The Democrats have been busy making statements about how not only the American public is fed up with Iraq, but so are America’s troops.  Yet it turns out that the only poll done of the troops’ opinions about the war, a Military Times effort much-touted by liberals, doesn’t quite support the left’s contentions.

Almost in passing, Sen. James Webb, Virginia Democrat, dropped what was intended to be a bombshell about the state of the American soldier in Iraq last Tuesday evening as he delivered his response to President Bush’s State of the Union address. Not only do the majority of Americans no longer support the way the war in Iraq is being fought, the terse and pro-withdrawal Mr. Webb told millions of viewers, but now, he said, “the majority of our military” also does not support the war.

The first half of that statement is true; poll after poll shows that the public now opposes the war in Iraq. But the latter half is at best a contortion of the evidence and quite possibly the opposite of the truth. The question of military support for the president’s war policies is a fascinating one, not least because service members are the people with the best firsthand knowledge of the war’s day-to-day conduct. They should know better than others what has worked and what hasn’t, what is likely to succeed and what isn’t. As befits a political speech delivered for high political effect, Mr. Webb has not done the subject justice.

The only non-anecdotal publicly available evidence for Mr. Webb’s case is a December poll of Military Times readers which shows that only 35 percent of readers support the president’s handling of the war, as opposed to 42 percent opposed. That’s down from 63 percent in favor in 2004 (in a poll which the editors stress “should not be read as representative of the military as a whole"). Interestingly, though, the seeming anti-war majority consists at least in part of people who think that President Bush has not been aggressive enough. Nearly half of this December poll’s respondents thought that the United States needed more troops in Iraq. That’s nearly half who want a deeper American commitment, not a withdrawal. How ironic for Mr.
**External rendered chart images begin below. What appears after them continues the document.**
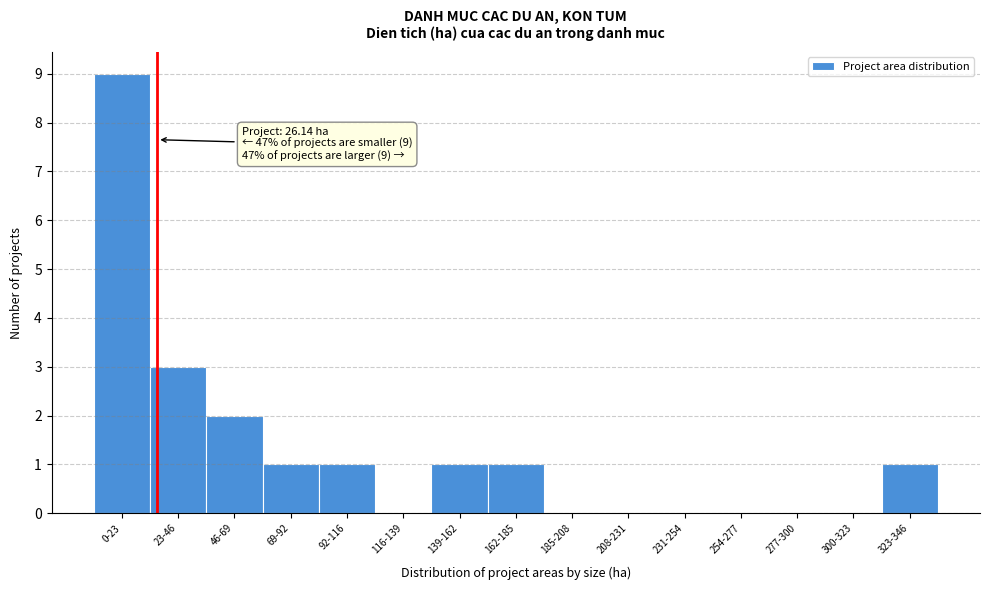

Reading left to right, list all the values displayed in this chart.

0-23=9	23-46=3	46-69=2	69-92=1	92-116=1	116-139=0	139-162=1	162-185=1	185-208=0	208-231=0	231-254=0	254-277=0	277-300=0	300-323=0	323-346=1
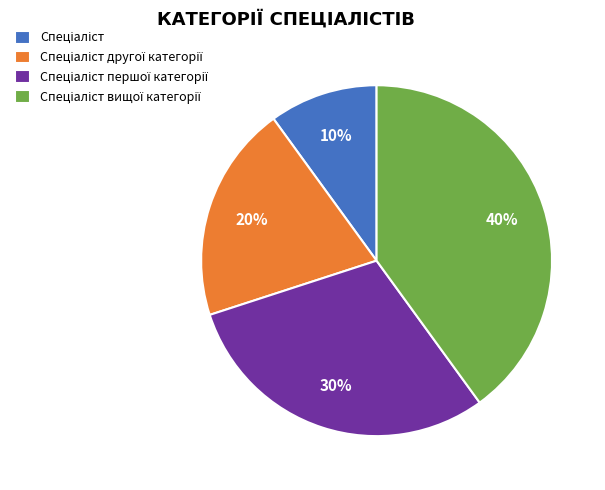

Is there any slice that represents more than half of the pie?

No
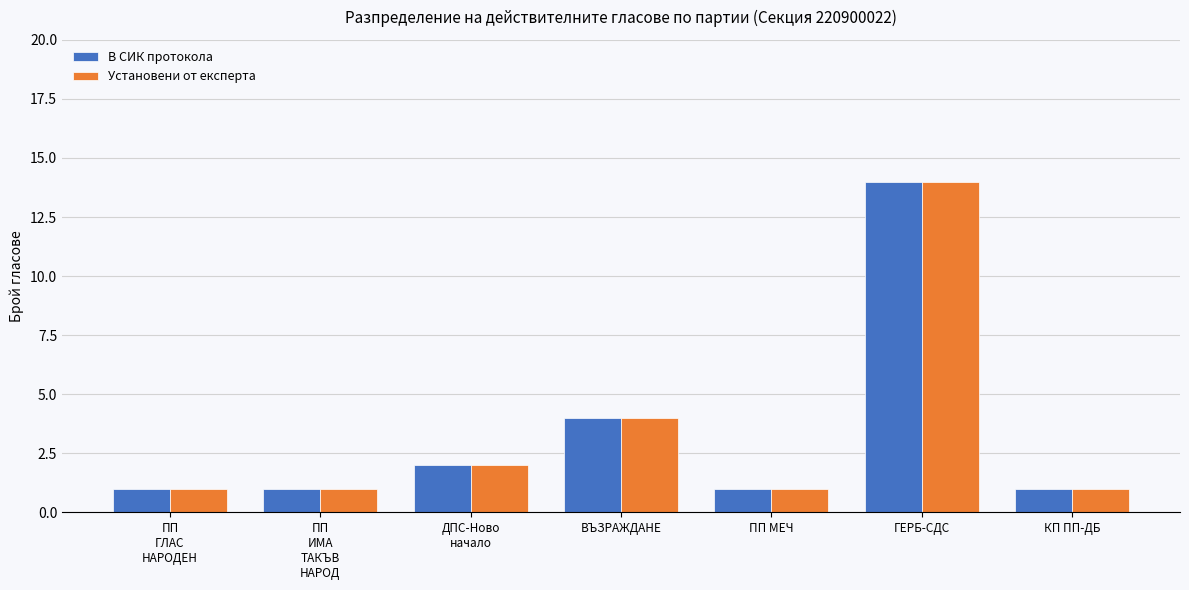

What is the sum of the Установени от експерта values at ВЪЗРАЖДАНЕ and ПП МЕЧ?

5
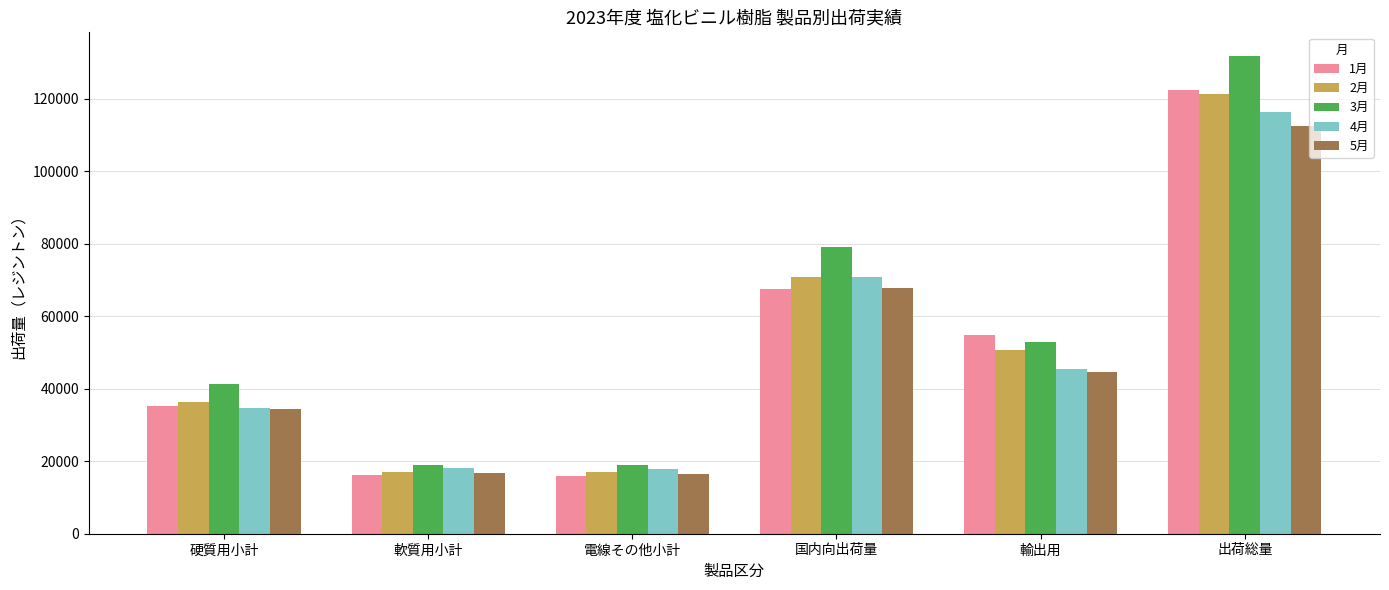

Are the bars horizontal?

No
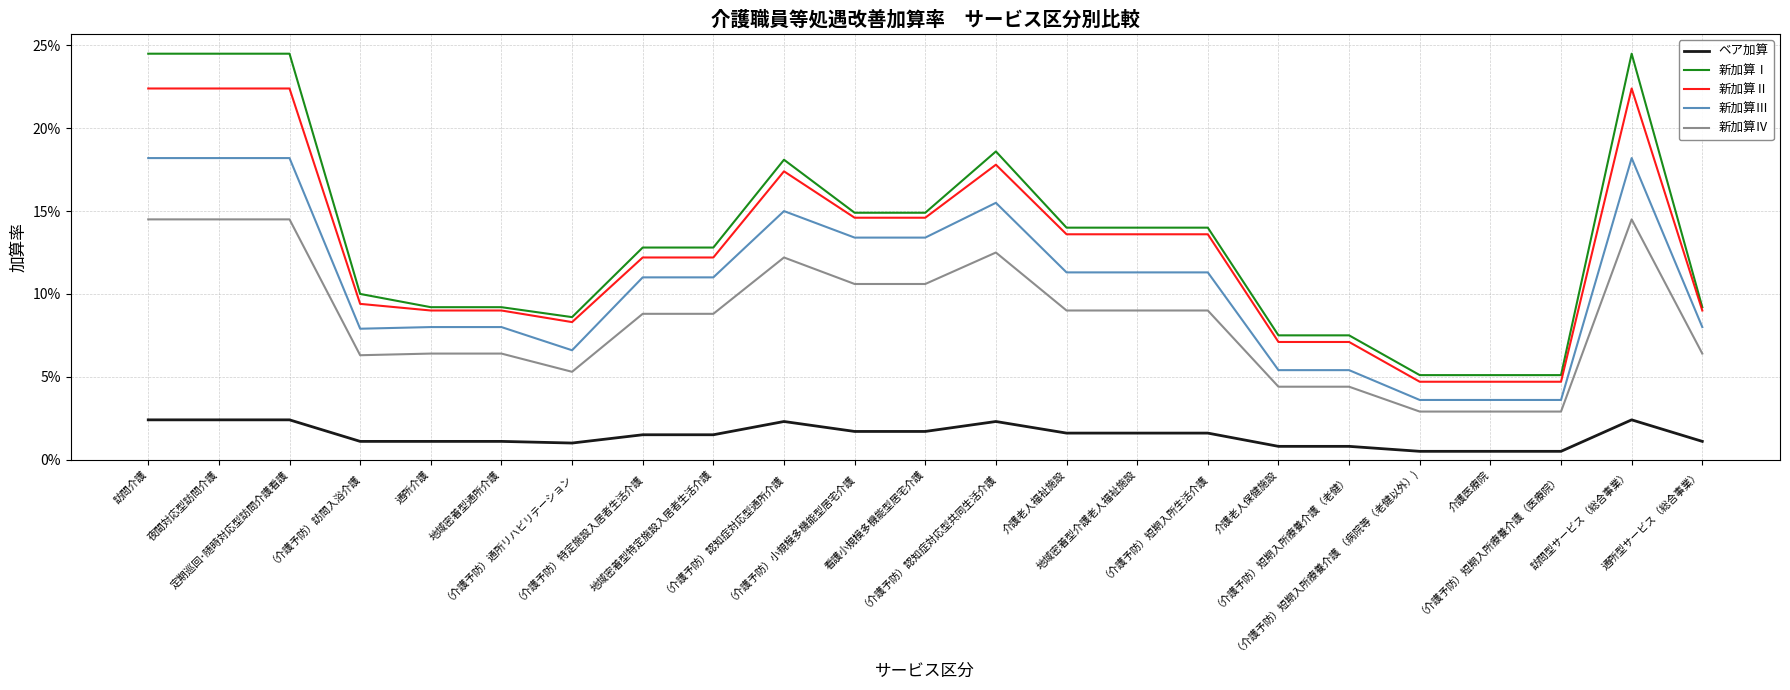

Reading left to right, what are all the values shown in this chart?

ベア加算: 0.0	0.0	0.0	0.0	0.0	0.0	0.0	0.0	0.0	0.0	0.0	0.0	0.0	0.0	0.0	0.0	0.0	0.0	0.0	0.0	0.0	0.0	0.0
新加算Ⅰ: 0.2	0.2	0.2	0.1	0.1	0.1	0.1	0.1	0.1	0.2	0.1	0.1	0.2	0.1	0.1	0.1	0.1	0.1	0.1	0.1	0.1	0.2	0.1
新加算Ⅱ: 0.2	0.2	0.2	0.1	0.1	0.1	0.1	0.1	0.1	0.2	0.1	0.1	0.2	0.1	0.1	0.1	0.1	0.1	0.0	0.0	0.0	0.2	0.1
新加算Ⅲ: 0.2	0.2	0.2	0.1	0.1	0.1	0.1	0.1	0.1	0.1	0.1	0.1	0.2	0.1	0.1	0.1	0.1	0.1	0.0	0.0	0.0	0.2	0.1
新加算Ⅳ: 0.1	0.1	0.1	0.1	0.1	0.1	0.1	0.1	0.1	0.1	0.1	0.1	0.1	0.1	0.1	0.1	0.0	0.0	0.0	0.0	0.0	0.1	0.1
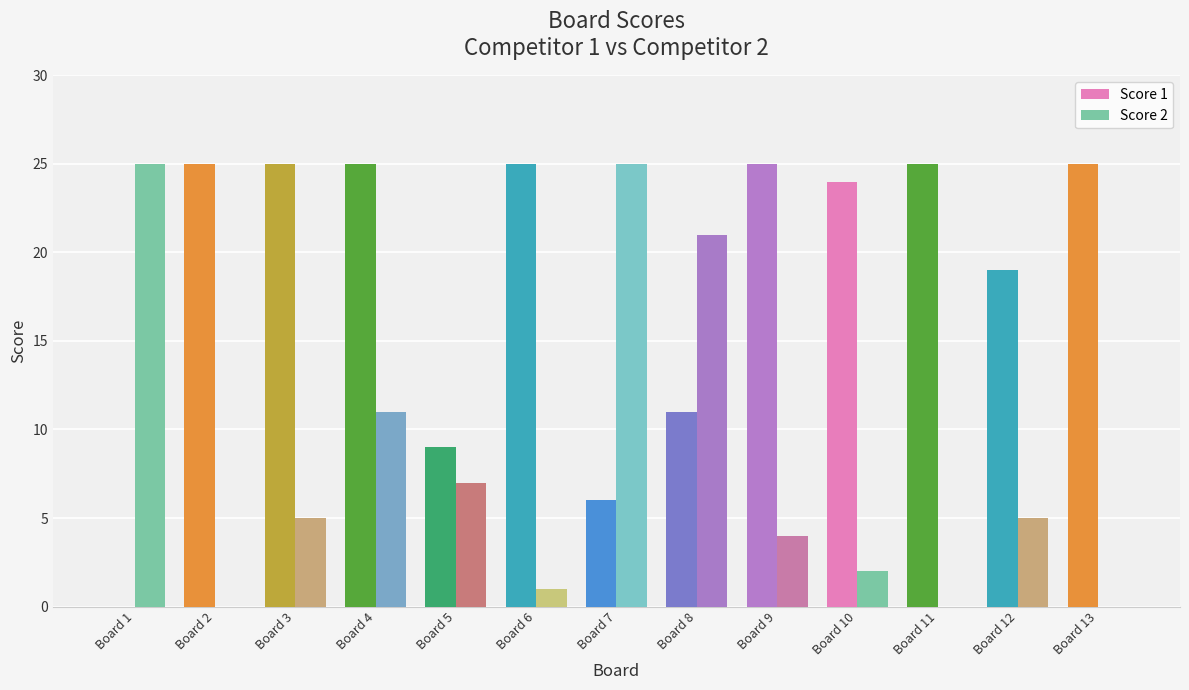

True or false: Score 2 has a value of 2 at Board 6.

False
Webb, who tried to claim the troops for his own pro-withdrawal platform last week.

So yeah, the Military Times poll indicates that the troops don’t necessarily agree with the President’s policies in Iraq.  But a lot of them disagree with it not because they think we can’t win or that we should give up and withdraw (as the Dems would suggest) but rather because they feel we aren’t committed enough in Iraq.

Which is pretty much the polar opposite of the Democrat position.

Shame on Webb and the Democrats for this blatant, and clearly knowing misrepresentation.